What Is Vantage Score - As a creditor, the foremost worry that is on their minds is repayment. No matter how much money they get and how much they credit, whenever a new person asks for credit - they look for what we call creditworthiness. This is where credit scores come into the fore. They actually measure your chances of paying it back. It’s that simple. The VantageScore has been constructed after reviewing the credit histories of 15 million credit files from each credit bureau. By looking at them, the VantageScore developers statistically measured the factors that may predict default (non-payment). Like FICO score, VantageScore predicts which consumer has a higher chance of defaulting.

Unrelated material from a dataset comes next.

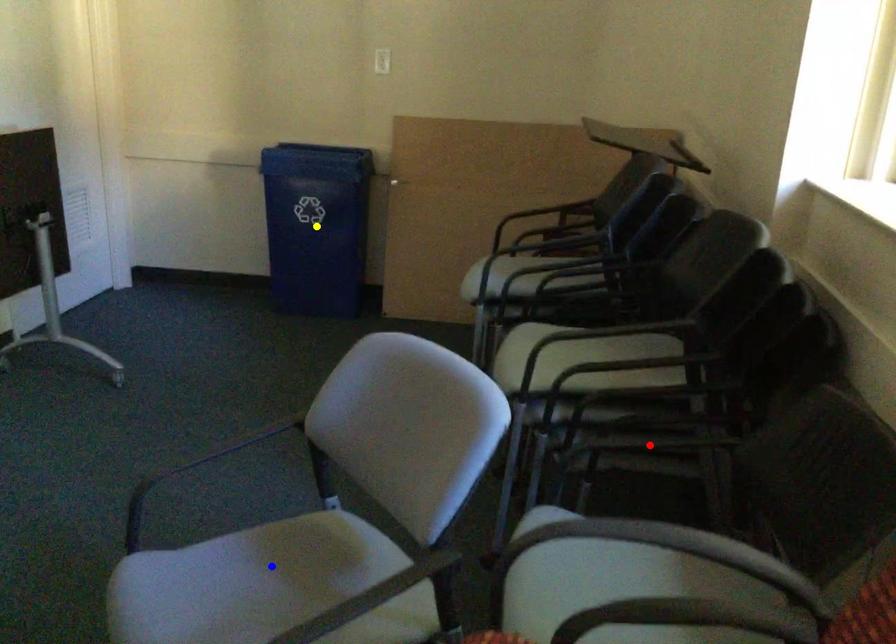
Order these from nearest to farthest:
- blue point
- red point
- yellow point

yellow point, red point, blue point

Understanding Vantage Score - Under the old system credit scores ranged from 350 - 850, with higher scores indicating a higher level of creditworthiness. With Vantage Score higher scores still mean more creditworthiness and a letter will be assigned. In the new score system, 901 - 990 will mean A, 801 - 900 = B, 701 - 800 = C, 601 - 700 = D and 501 - 600 = F. It has often been the case that 3 different credit scores have meant that as a consumer you are left baffled. As a result, creditors have taken advantage of your confusion and lent you at higher rates. With the new system of grades - the confusion will be over. Creditors can no longer charge you for a drop of 10 points and hand out higher interest rates than another guy with a score just shade higher. It was never about the points but being proven that you are credit-worthy. Earlier scoring models had failed to fill this gap, which was being exploited by some creditors with their own custom scores. Now a guy with 698 and another gentleman with 679 cannot be treated differently. They are both creditworthy individuals and should be respected for being able to maintain decent credit history.

How Is Vantage Different From FICO Score - The VantageScore will use the same scoring criteria for all the three national credit bureaus. As a result, across credit bureaus scores will come as being steadier and less erratic. It is no secret that FICO scores use a complex formula where they have as much as 30 variables. With VantageScore, any score differences for the same consumer will be attributed to content (read information differences) and not the scoring formula. With the VantageScore even lenders will be able to use the scores to easily separate their creditworthy clients down from the most to the least risk segments. The only logical doubt expressed against the new system deals with the accuracy of data gathered. Unfortunately, the old system suffered from the same problem. FICO scores are popular as they have acceptance and have been prevalent for many years. But the need for a more transparent and consistent scoring system has brought forward VantageScore.

Competition Is Always Good - Fair Isaac scores face the age-old battle of the old lion fighting out against the young cub. A little competition is a good thing and the accuracy of VantageScore system will be tested time and again. FICO scores do have popular support (in creditors) but if Vantage manages to predict the creditworthiness of individuals better - the battle will be won in no time. The first steps have been already taken with people with no previous credit history ((thin files) being given decent scores - something FICO scores were unable to in all these years. However, ultimately it is the Credit Report that becomes decisive no matter which score is used. So, keep checking your reports at regular intervals.